闻霄叹了口气,“老刘,谢谢你啊,我们不会给你招来麻烦吧?”

老刘动作顿了下,“现在这样,能活一天是一天,还怕什么麻烦啊。”

闻霄颤声,“你……知道了?”

“知道了,生祭嘛,好在我不是现在这一批,还能跟我家女人孩子多待会。闻大人,谢谢您啊。”

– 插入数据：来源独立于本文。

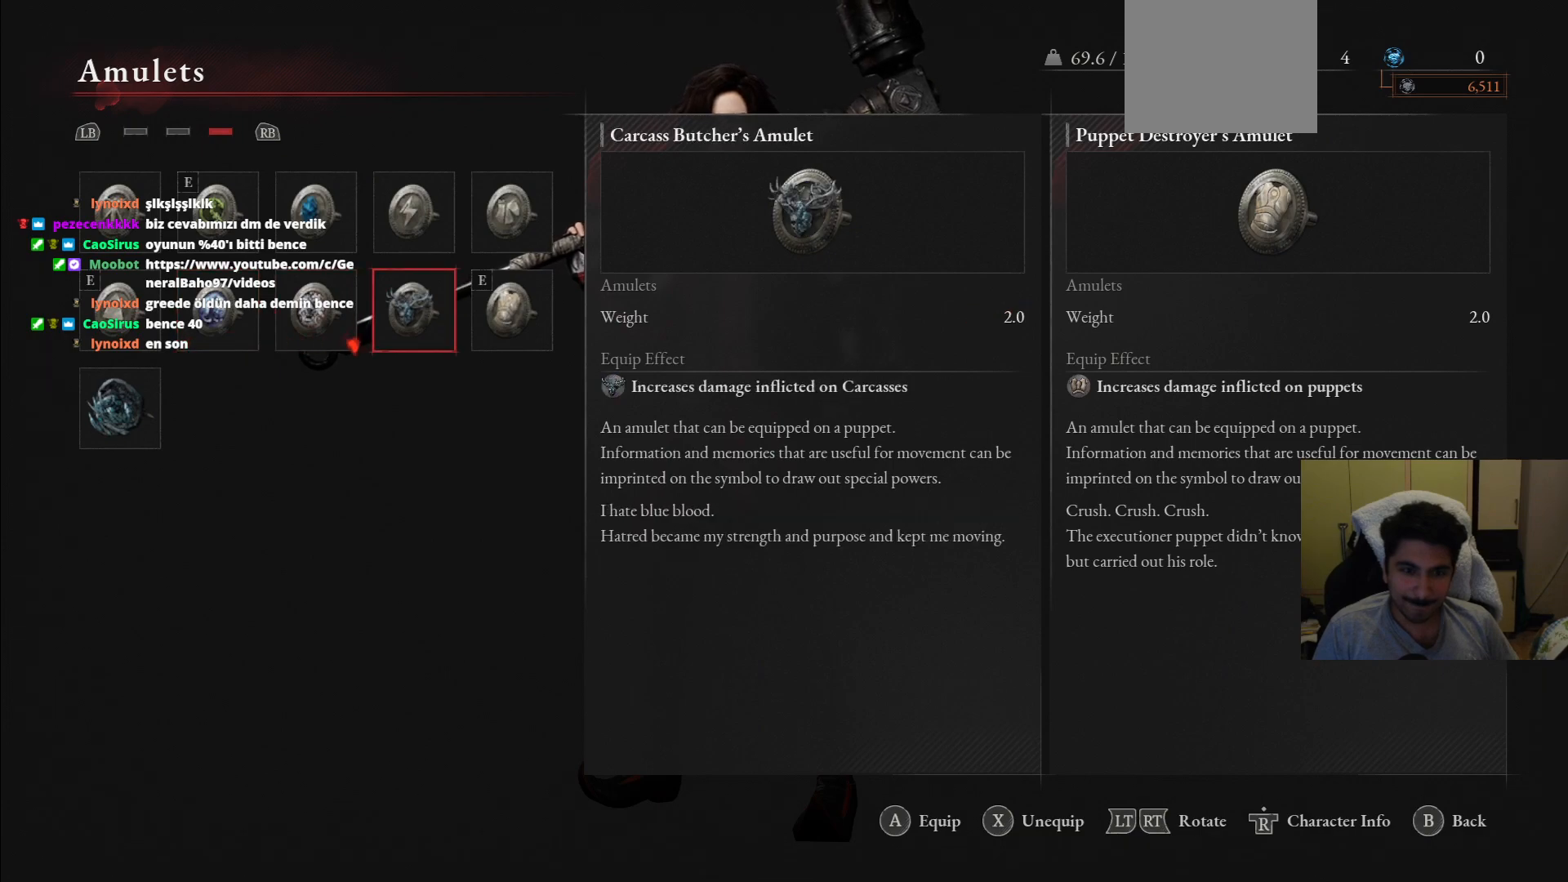
{"buttons": [], "left_stick": "center", "right_stick": "center", "events": [[62, "DPAD_UP", "down"], [188, "DPAD_UP", "up"], [354, "CROSS", "down"], [458, "CROSS", "up"]]}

手腕无端传来刺骨铭心的疼,闻霄一把握住,发现自己握的是栾花手钏。

直到出了铸铜司,回到建明殿,痛感都没有消下去。

闻霄慌乱地拆掉栾花手钏,疼痛也不能缓解。

疼得根本不是栾花手钏,是自己那颗恻隐之心。

闻霄推开窗,看到祝煜正捋着白鹿的毛玩。

祝煜回头看到她,捋了捋额间的麻绳,“干嘛偷看我?”

“祝煜,你说他们那些人,被生祭的时候,在想什么?”

“想东君赐福吧。”

闻霄难以置信地望着他。

祝煜问道:“怎么了?”

闻霄说:“你竟然觉得,他们死得心甘情愿,还在想东君赐福?”

祝煜耸肩,“我的伙伴在寒山枉死,他们都是我得力手下,这是死得屈辱,他们没有为光荣的战争捐躯,更没为太阳奉献;而这些人却是带着无上荣光的,他们死去后会变成东君每一丝神力,让太阳无时无刻照耀着我们,这还不够吗?”